** INFORMATION SHOWN follows **
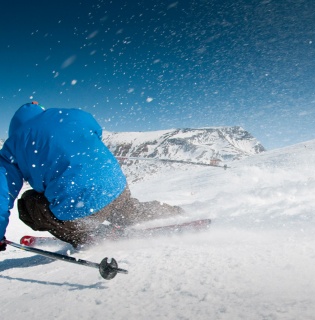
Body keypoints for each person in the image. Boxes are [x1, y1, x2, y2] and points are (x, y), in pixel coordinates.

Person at [0, 102, 182, 251]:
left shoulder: (13, 147)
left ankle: (85, 236)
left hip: (78, 207)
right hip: (115, 187)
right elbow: (97, 131)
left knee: (28, 203)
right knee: (129, 211)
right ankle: (175, 213)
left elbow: (2, 196)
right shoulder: (72, 115)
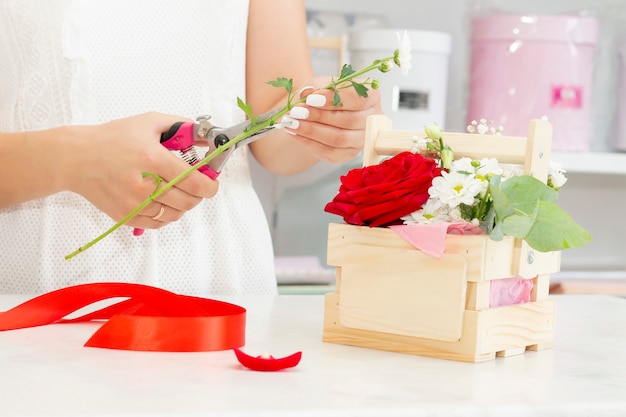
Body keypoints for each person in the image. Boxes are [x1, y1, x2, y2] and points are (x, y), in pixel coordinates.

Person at [0, 0, 382, 295]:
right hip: (40, 284)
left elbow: (274, 137)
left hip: (222, 277)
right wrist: (70, 159)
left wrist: (328, 122)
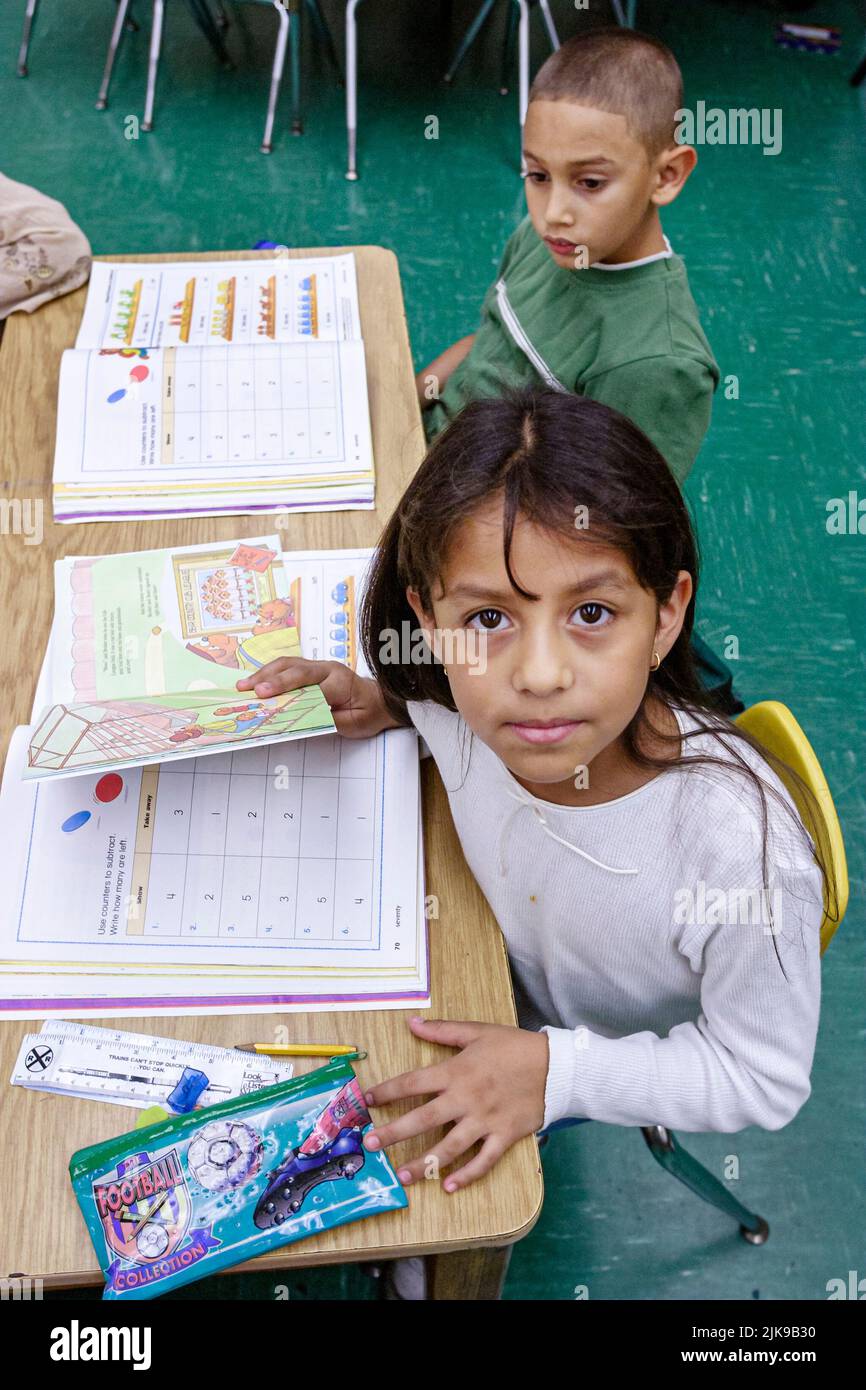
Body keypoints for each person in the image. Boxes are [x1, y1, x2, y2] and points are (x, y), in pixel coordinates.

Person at [237, 390, 831, 1294]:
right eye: (488, 620)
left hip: (574, 1047)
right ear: (426, 621)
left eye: (592, 614)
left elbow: (764, 1076)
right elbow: (436, 709)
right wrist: (379, 698)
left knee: (426, 1203)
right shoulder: (456, 703)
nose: (540, 677)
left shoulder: (739, 854)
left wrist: (558, 1071)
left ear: (668, 613)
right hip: (480, 969)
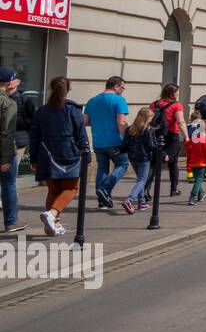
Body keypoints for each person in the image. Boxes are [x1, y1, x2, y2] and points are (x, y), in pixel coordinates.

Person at [28, 76, 87, 236]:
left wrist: (33, 158)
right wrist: (85, 152)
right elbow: (81, 134)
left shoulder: (42, 110)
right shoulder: (73, 109)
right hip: (69, 153)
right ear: (67, 90)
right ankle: (52, 214)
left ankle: (53, 225)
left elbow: (34, 136)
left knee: (53, 190)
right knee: (71, 188)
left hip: (46, 154)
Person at [84, 75, 130, 208]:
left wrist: (100, 122)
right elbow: (121, 122)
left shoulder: (92, 101)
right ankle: (105, 188)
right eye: (122, 87)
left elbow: (85, 122)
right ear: (116, 86)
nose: (123, 90)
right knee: (123, 164)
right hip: (115, 140)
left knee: (102, 169)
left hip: (98, 141)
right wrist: (127, 139)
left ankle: (102, 200)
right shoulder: (119, 100)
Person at [150, 84, 188, 197]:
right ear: (172, 93)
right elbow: (180, 121)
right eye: (177, 92)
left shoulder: (154, 104)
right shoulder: (177, 105)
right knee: (173, 163)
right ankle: (174, 189)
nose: (178, 94)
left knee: (154, 164)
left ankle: (146, 190)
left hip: (157, 135)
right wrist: (186, 136)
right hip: (172, 135)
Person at [120, 107, 159, 215]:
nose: (151, 120)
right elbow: (151, 145)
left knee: (140, 180)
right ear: (147, 118)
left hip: (133, 157)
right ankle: (130, 199)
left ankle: (142, 203)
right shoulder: (148, 129)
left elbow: (125, 144)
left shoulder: (130, 129)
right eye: (151, 118)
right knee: (142, 180)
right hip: (144, 158)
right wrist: (161, 152)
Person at [0, 66, 23, 233]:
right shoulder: (8, 103)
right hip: (3, 152)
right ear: (8, 83)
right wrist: (6, 158)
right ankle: (11, 222)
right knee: (8, 185)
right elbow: (6, 133)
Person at [184, 118, 206, 206]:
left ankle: (201, 194)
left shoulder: (194, 137)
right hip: (202, 163)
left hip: (193, 162)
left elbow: (187, 146)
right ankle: (192, 197)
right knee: (198, 181)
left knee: (197, 180)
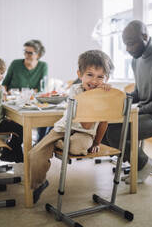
** End of INFORMATION SHOWN **
Wherever the word "wrist" appears in a line of the data above, copy that line.

right wrist: (70, 159)
left wrist: (328, 122)
right wrist: (379, 698)
left wrist: (558, 1071)
left wrist: (33, 158)
right wrist: (85, 152)
left wrist: (100, 122)
right wrist: (127, 139)
right wrist: (186, 136)
right wrist: (161, 152)
right wrist: (6, 158)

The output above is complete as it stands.